Lung cancer is an aggressive disease with a high fatality rate; early diagnosis through screening is therefore paramount. Current strategies relying on Low-Dose Computed Tomography (LDCT), still show certain false positives rates, thus effective and validated methods to assist LDCT for early detection and to increase treatment efficacy are strongly needed to reduce mortality. Recently, non-invasive approaches based on biomarkers were proposed as promising for early detection and for informing on acquired cancer mutations involved in resistance to chemotherapy. However, translation into preventive and clinical care is yet unfulfilled due to insufficient validation. CLEARLY will focus on validation of a multifactorial "bio-radiomic" protocol for early diagnosis of lung cancer that combines circulating biomarkers and radiomic analysis. We will (a) assess the role of molecular and cellular biomarkers (exosomes, protein signatures, CTCs, microRNA) and radiomic signature, as complementary to assist early detection of lung cancer by LDCT, using bioinformatics techniques; (b) assess the prognostic role of CTCs including the role of cells epithelial mesenchymal transition (EMT) and (c) standardize a method for genomic analysis of CTCs for early detection of treatment resistance. In a 2 years prospective study we will enrol, 150 lung tumor patients from Italy and Poland, 120 matched high-risk controls and additional 30 stage IV patients, collect biological samples and LDCTs, and evaluate biomarkers in blood and radiomic features in LDCTs. Radiomic signatures will be further validated in an independent screening dataset from NELSON study. Statistical methods will validate the combined signatures. The available sample size is calculated to allow a statistical power sufficient to identify predictive biomarker signatures with a p-value < 0.05.
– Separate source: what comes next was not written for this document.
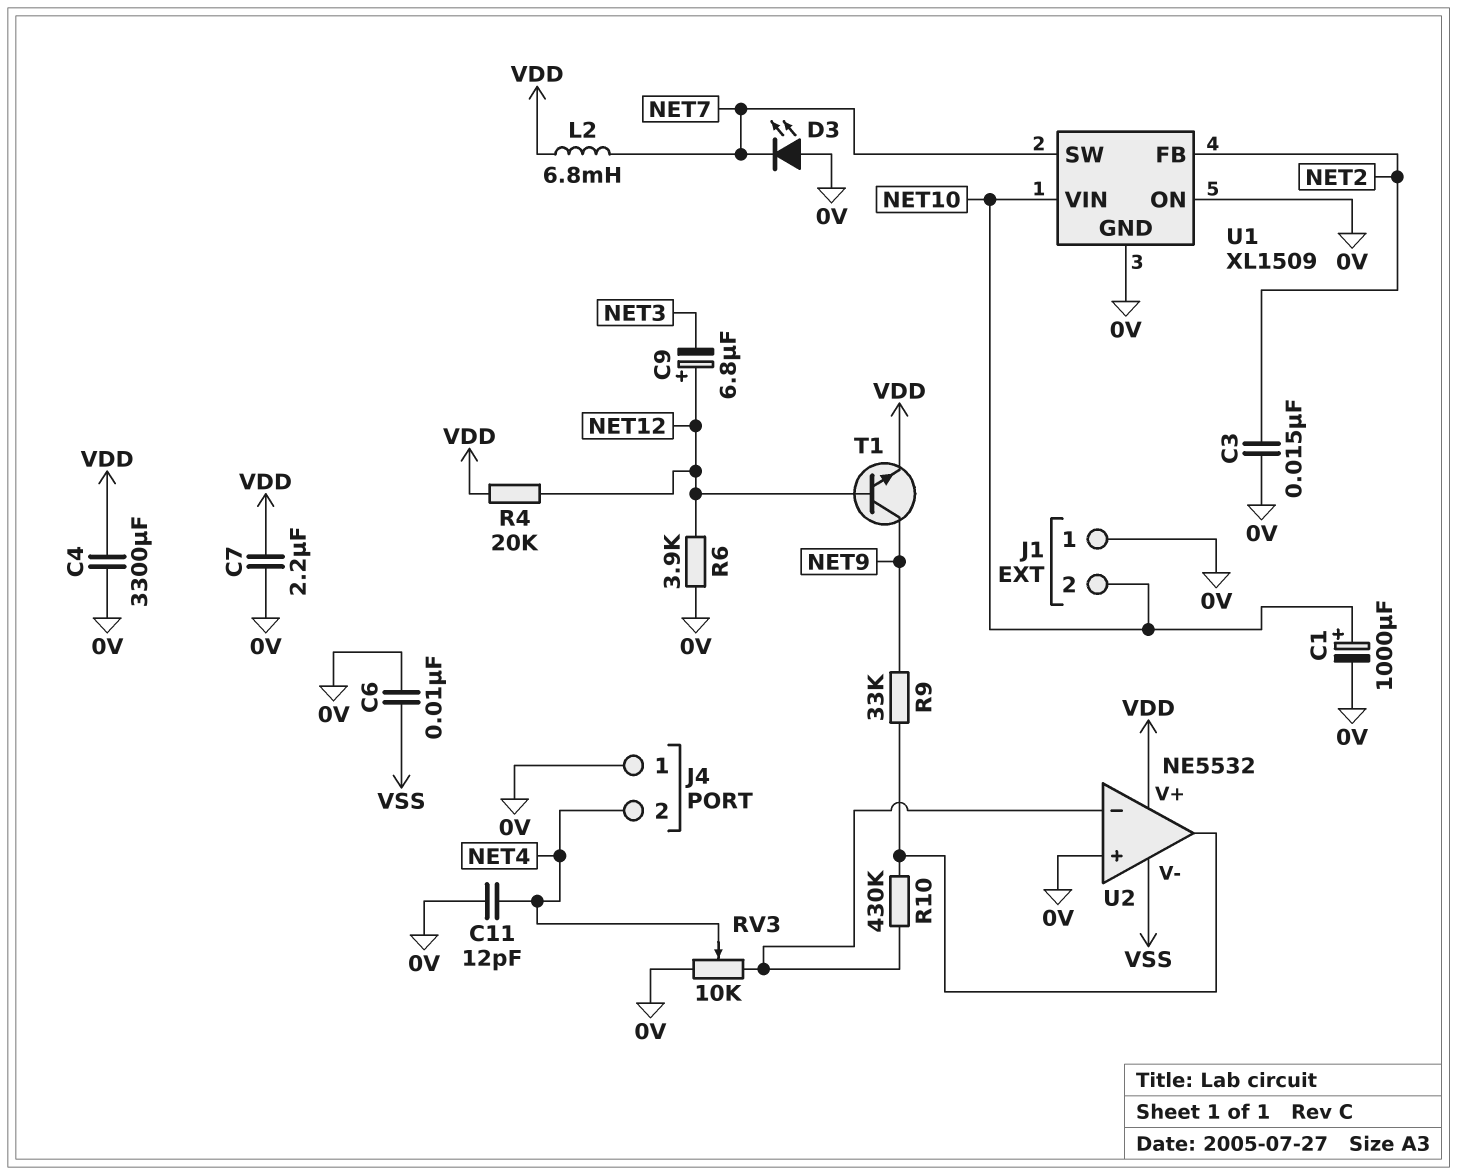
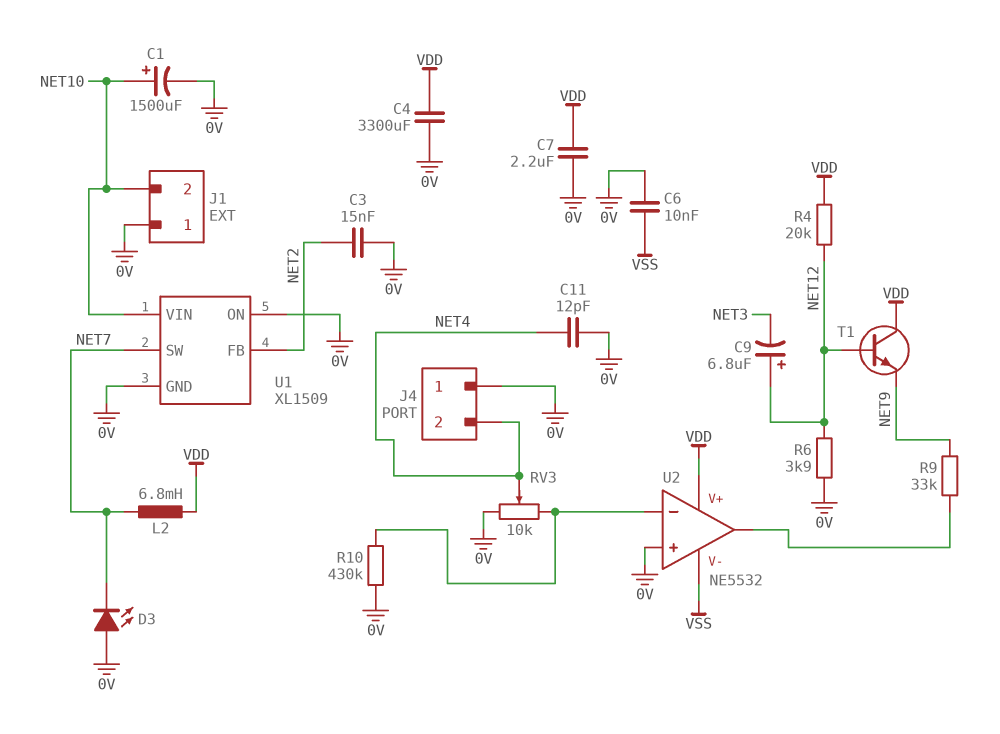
C1: 1000uF (plus NET10, minus 0V) -> 1500uF (plus NET10, minus 0V)
R10: 430k (U2/in-, U2/out) -> 430k (0V, U2/in-)
T1: NPN (B NET12, C NET9, E VDD) -> NPN (B NET12, C VDD, E NET9)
Clinical endpoints are: to increase accuracy of lung cancer screening to facilitate large-scale implementation and improve target treatments of patients with advanced lung cancer.
Translational endpoints are: to validate effective biomarkers and radiomics signature for lung cancer early detection, to refine liquid biopsy using CTC for advanced cancer. We expect that the study will produce and validate a bio-radiomic protocol for lung cancer screening, will characterize the genetic features of CTCs and exosomal protein antigens and explore their theranostic potential. These results, achieved by a transnational team of internationally recognized high-profile scientists, will accelerate the undertaking of lung cancer screening programs in Europe. The proposed biomarkers and methods could increase the ratio of screening positive cancer diagnosis, facilitate selection of screening candidates and help development of molecularly targeted drugs to stop lung cancer progression.